§ Problems to work on
**a.** In the travel passage, what did the first confidence-building exercise listed in the book require the participant to do?
**b.** Decide whether each statement agrees with the travel passage: (i) The writer has tried the staring exercise many times. (ii) The walk through Ho Chi Minh City took place before the northward journey was planned. (iii) Discussions about travel styles have become standard practice over the past year.

§ Extract to read
— BEGIN —
I read in a book recently that if you want to be more confident, you need to engage in small, confidence building exercises. The first of these listed required the participant to stare into the eyes of random people they encountered until the other person looked away. I can’t say that this is effective at all, as I have never tried it (except once in a juvenile attempt to flirt with a boy in the sixth grade which yielded unsatisfactory results….) but it got me thinking about how we carry ourselves and the nonverbal messages this language conveys.


Walking through Ho Chi Minh City before planning our northward journey, Mo and I had a long discussion on our travel styles. This type of discussion has become standard practice over the past year, as we try to work towards a better understanding of each other and what it means to be married. It is interesting navigating a relationship in such a mindful way–enlightening and humbling all at once. I think we both have learned that a fuller understanding of anything is a good thing in the end, but not always an easy road, nor decorated with only pretty sights….
— END —
§ Dataset records
— BEGIN —
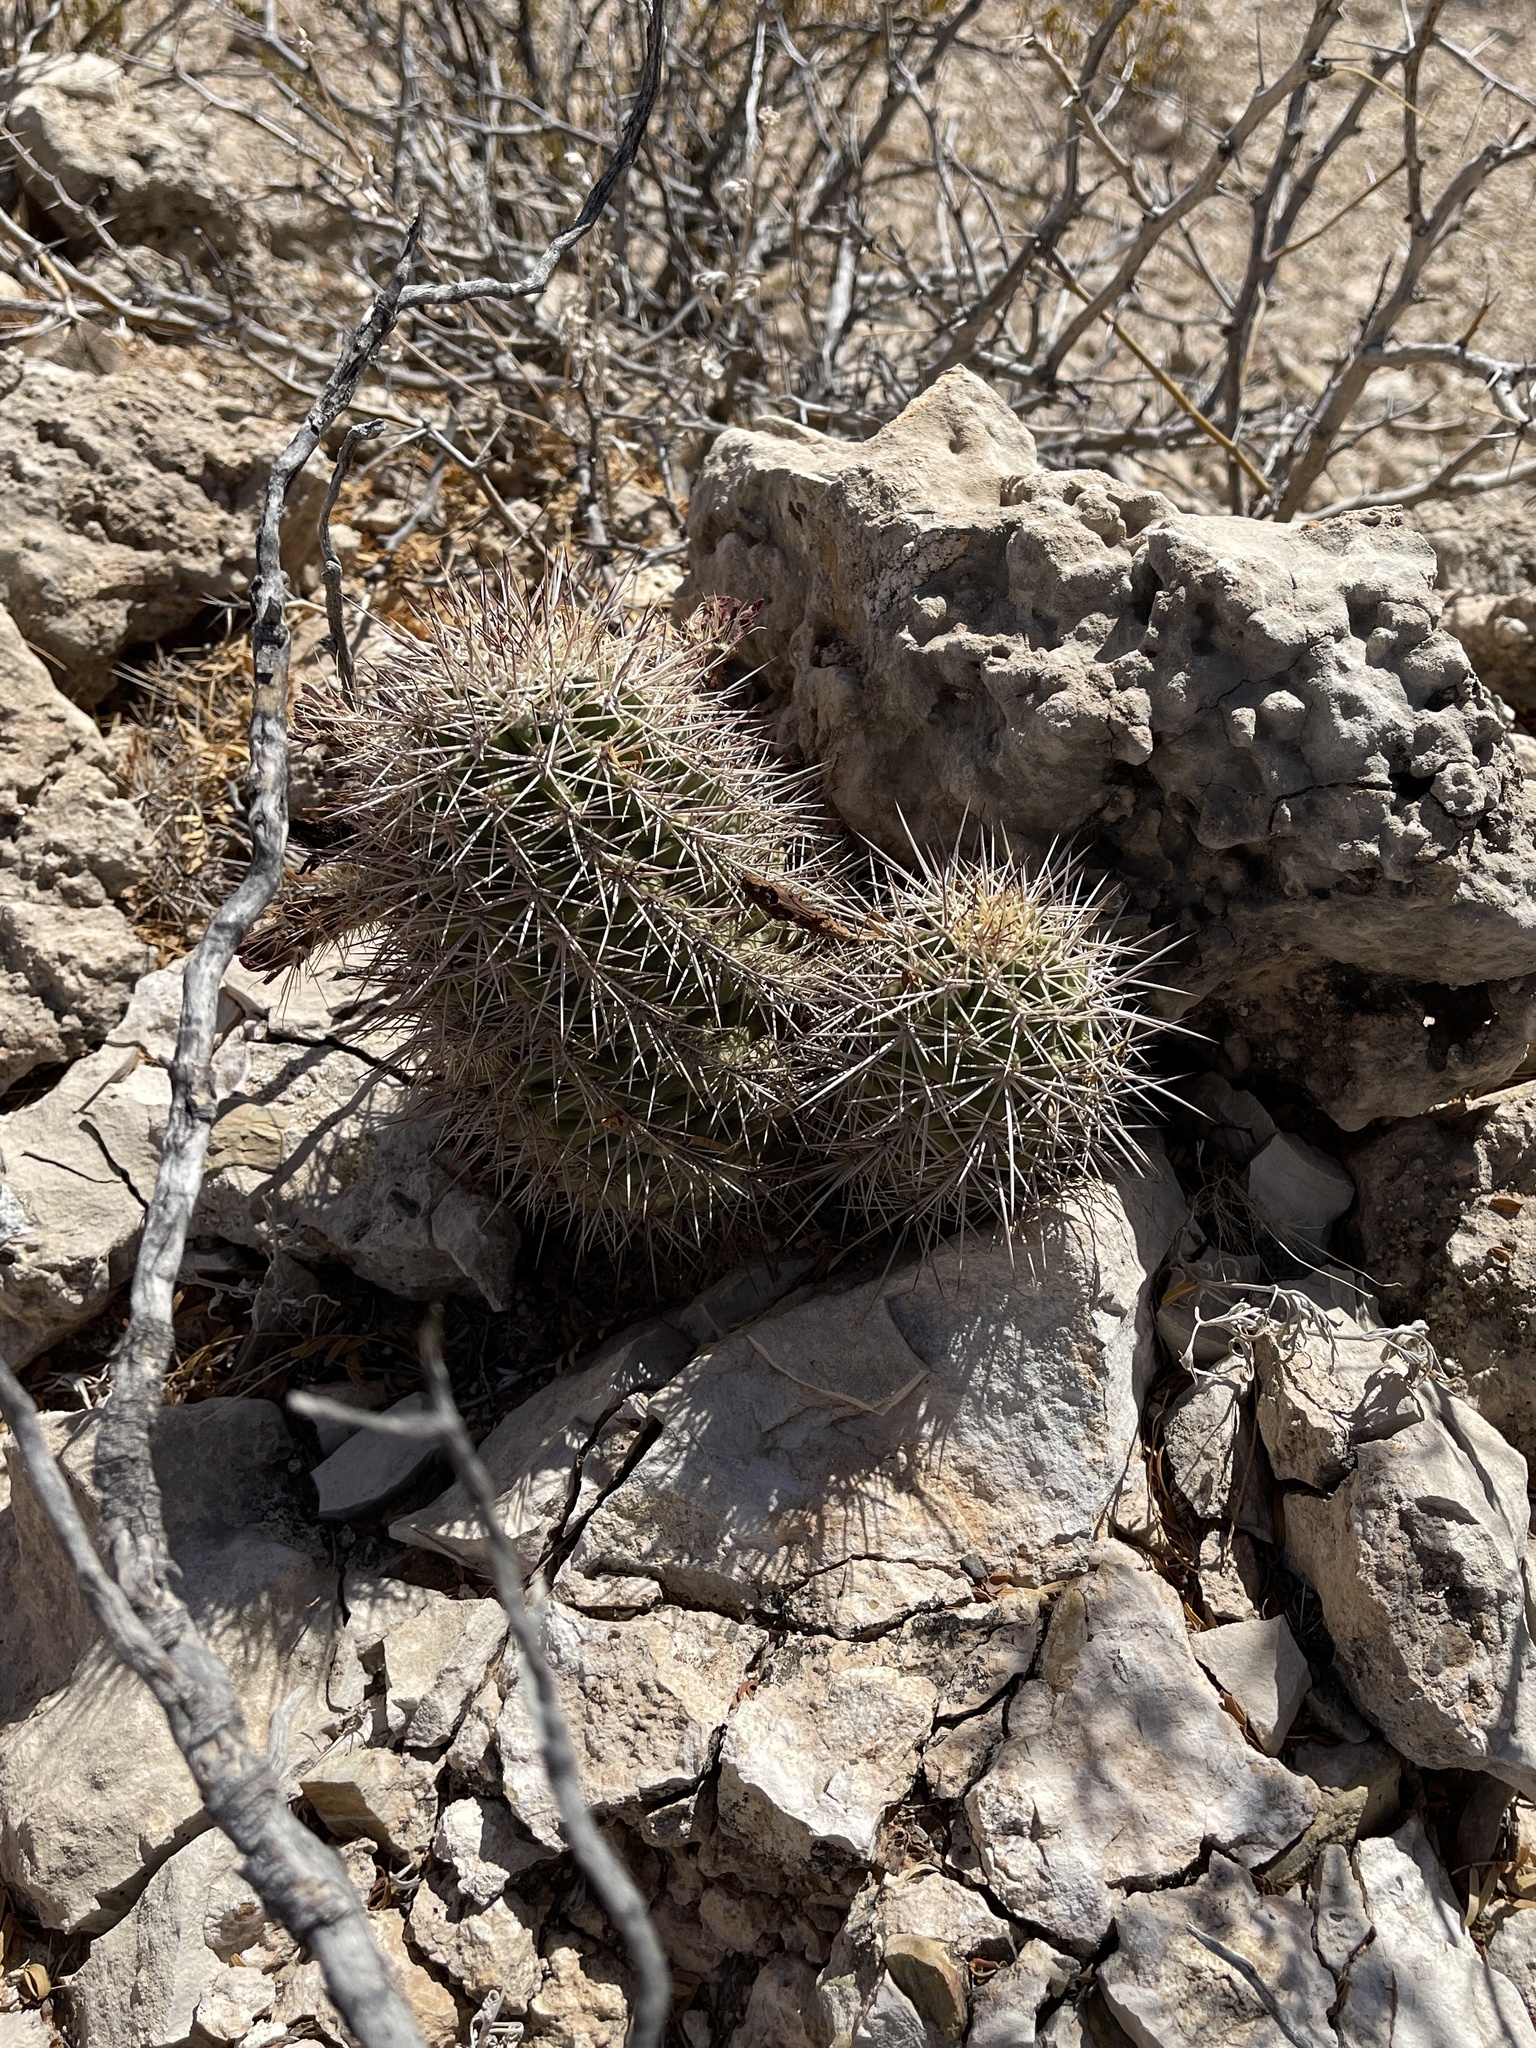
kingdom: Plantae
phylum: Tracheophyta
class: Magnoliopsida
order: Caryophyllales
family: Cactaceae
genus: Echinocereus
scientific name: Echinocereus coccineus
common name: Scarlet hedgehog cactus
— END —
§ Results for each task
**a.** Stare into the eyes of random people they encountered until the other person looked away.

**b.**
(i) No: "I have never tried it (except once in a juvenile attempt to flirt with a boy in the sixth grade"
(ii) Yes: "Walking through Ho Chi Minh City before planning our northward journey"
(iii) Yes: "This type of discussion has become standard practice over the past year"